Dataset content: Begin
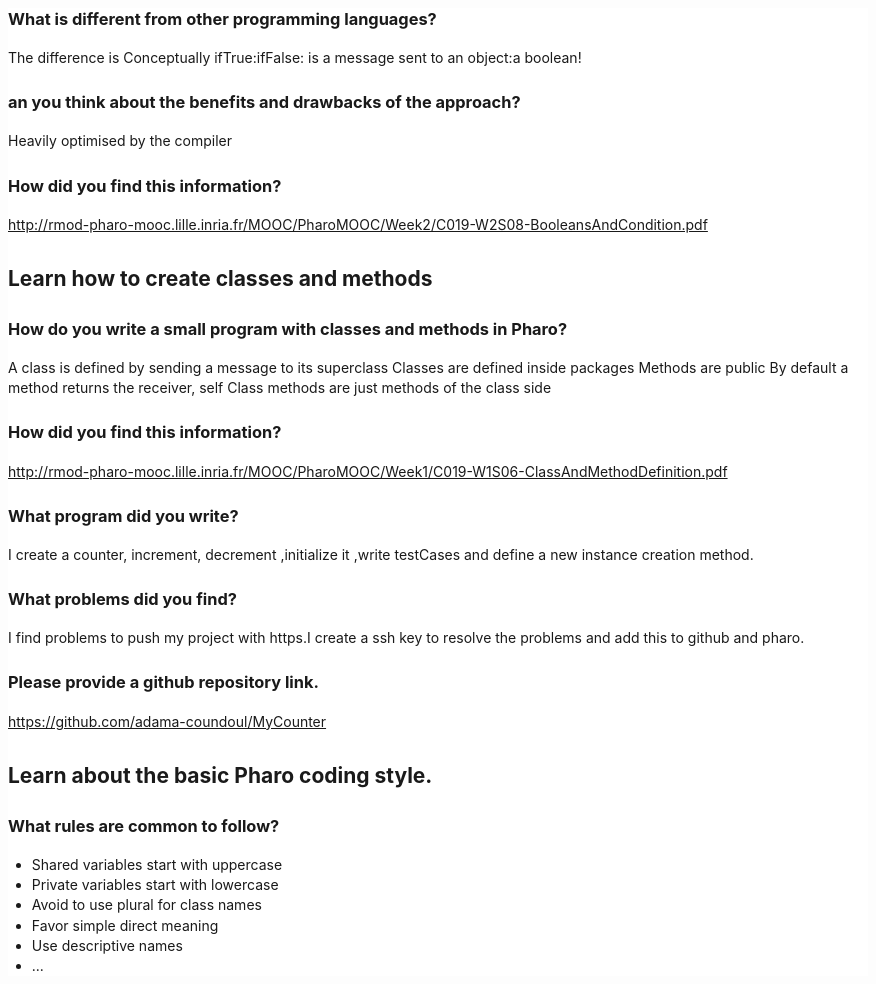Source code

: ### What is different from other programming languages?

The difference is Conceptually ifTrue:ifFalse: is a message sent to an object:a boolean!

### an you think about the benefits and drawbacks of the approach?

Heavily optimised by the compiler

### How did you find this information?

http://rmod-pharo-mooc.lille.inria.fr/MOOC/PharoMOOC/Week2/C019-W2S08-BooleansAndCondition.pdf

## Learn how to create classes and methods

### How do you write a small program with classes and methods in Pharo?

A class is defined by sending a message to its superclass
Classes are defined inside packages
Methods are public
By default a method returns the receiver, self
Class methods are just methods of the class side

### How did you find this information?

http://rmod-pharo-mooc.lille.inria.fr/MOOC/PharoMOOC/Week1/C019-W1S06-ClassAndMethodDefinition.pdf

### What program did you write?

I create a counter, increment, decrement ,initialize it ,write testCases and define a new instance creation method.

### What problems did you find?

I find problems to push my project with https.I create a ssh key to resolve the problems and add this to github and pharo.

### Please provide a github repository link.

https://github.com/adama-coundoul/MyCounter

## Learn about the basic Pharo coding style.

### What rules are common to follow?

-  Shared variables start with uppercase
-  Private variables start with lowercase
-  Avoid to use plural for class names
-  Favor simple direct meaning
-  Use descriptive names
-  ...
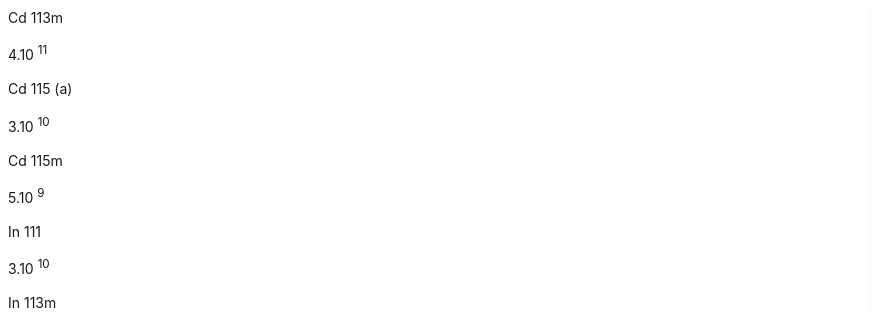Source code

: </td>
    </tr>
    <tr>
      <td valign="top">

Cd 113m

</td>
      <td valign="top">

4.10
          <sup>11</sup>

</td>
    </tr>
    <tr>
      <td valign="top">

Cd 115 (a)

</td>
      <td valign="top">

3.10
          <sup>10</sup>

</td>
    </tr>
    <tr>
      <td valign="top">

Cd 115m

</td>
      <td valign="top">

5.10
          <sup>9</sup>

</td>
    </tr>
    <tr>
      <td valign="top">

In 111

</td>
      <td valign="top">

3.10
          <sup>10</sup>

</td>
    </tr>
    <tr>
      <td valign="top">

In 113m
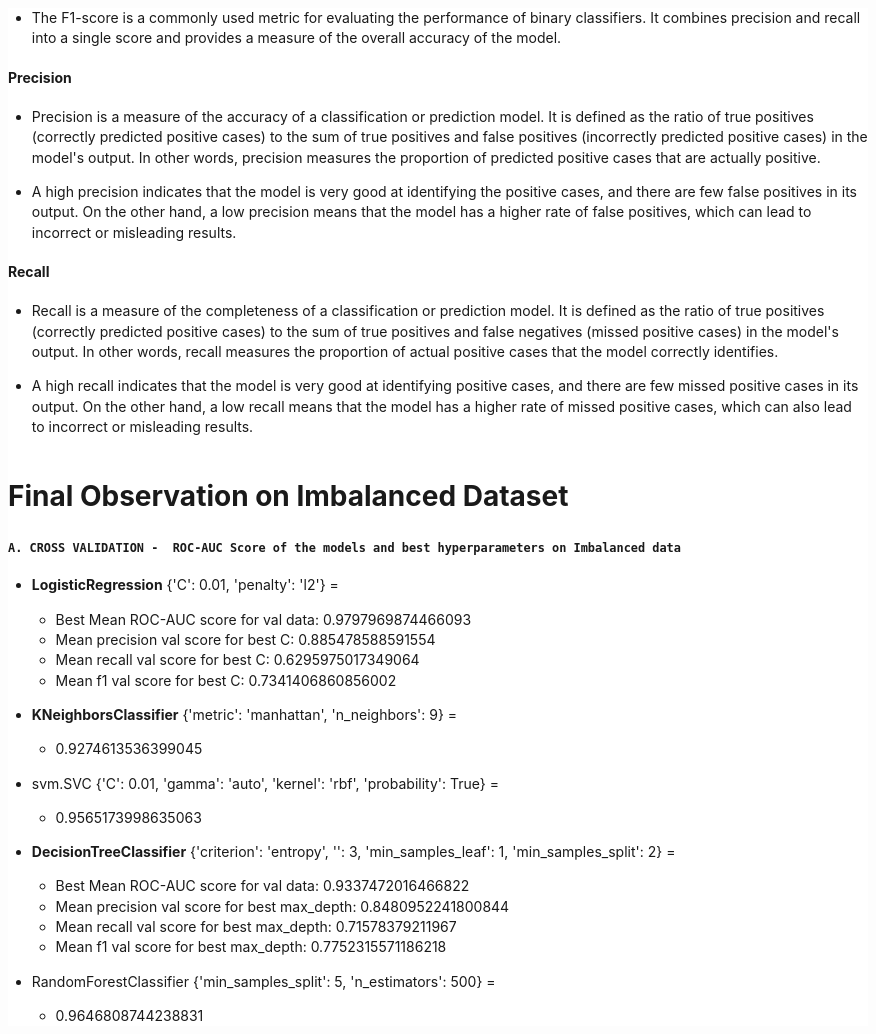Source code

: * The F1-score is a commonly used metric for evaluating the performance of binary classifiers. It combines precision and recall into a single score and provides a measure of the overall accuracy of the model.




#### **Precision**

* Precision is a measure of the accuracy of a classification or prediction model. It is defined as the ratio of true positives (correctly predicted positive cases) to the sum of true positives and false positives (incorrectly predicted positive cases) in the model's output. In other words, precision measures the proportion of predicted positive cases that are actually positive.

* A high precision indicates that the model is very good at identifying the positive cases, and there are few false positives in its output. On the other hand, a low precision means that the model has a higher rate of false positives, which can lead to incorrect or misleading results.


#### **Recall**

* Recall is a measure of the completeness of a classification or prediction model. It is defined as the ratio of true positives (correctly predicted positive cases) to the sum of true positives and false negatives (missed positive cases) in the model's output. In other words, recall measures the proportion of actual positive cases that the model correctly identifies.

* A high recall indicates that the model is very good at identifying positive cases, and there are few missed positive cases in its output. On the other hand, a low recall means that the model has a higher rate of missed positive cases, which can also lead to incorrect or misleading results.


# Final Observation on Imbalanced Dataset

#### `A. CROSS VALIDATION -  ROC-AUC Score of the models and best hyperparameters on Imbalanced data`

* **LogisticRegression** {'C': 0.01, 'penalty': 'l2'} = 
  * Best Mean ROC-AUC score for val data: 0.9797969874466093
  * Mean precision val score for best C: 0.885478588591554
  * Mean recall val score for best C: 0.6295975017349064
  * Mean f1 val score for best C: 0.7341406860856002

* **KNeighborsClassifier** {'metric': 'manhattan', 'n_neighbors': 9} = 
  * 0.9274613536399045

* svm.SVC {'C': 0.01, 'gamma': 'auto', 'kernel': 'rbf', 'probability': True} = 
  * 0.9565173998635063
* **DecisionTreeClassifier** {'criterion': 'entropy', '': 3, 'min_samples_leaf': 1, 'min_samples_split': 2} = 
  * Best Mean ROC-AUC score for val data: 0.9337472016466822
  * Mean precision val score for best max_depth: 0.8480952241800844
  * Mean recall val score for best max_depth: 0.71578379211967
  * Mean f1 val score for best max_depth: 0.7752315571186218

* RandomForestClassifier {'min_samples_split': 5, 'n_estimators': 500} = 
  * 0.9646808744238831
Dataset content: End
> _Problem to solve_
If a line in the material holds "results", copy it.

> _Output of the exercise_
* A high precision indicates that the model is very good at identifying the positive cases, and there are few false positives in its output. On the other hand, a low precision means that the model has a higher rate of false positives, which can lead to incorrect or misleading results.
* A high recall indicates that the model is very good at identifying positive cases, and there are few missed positive cases in its output. On the other hand, a low recall means that the model has a higher rate of missed positive cases, which can also lead to incorrect or misleading results.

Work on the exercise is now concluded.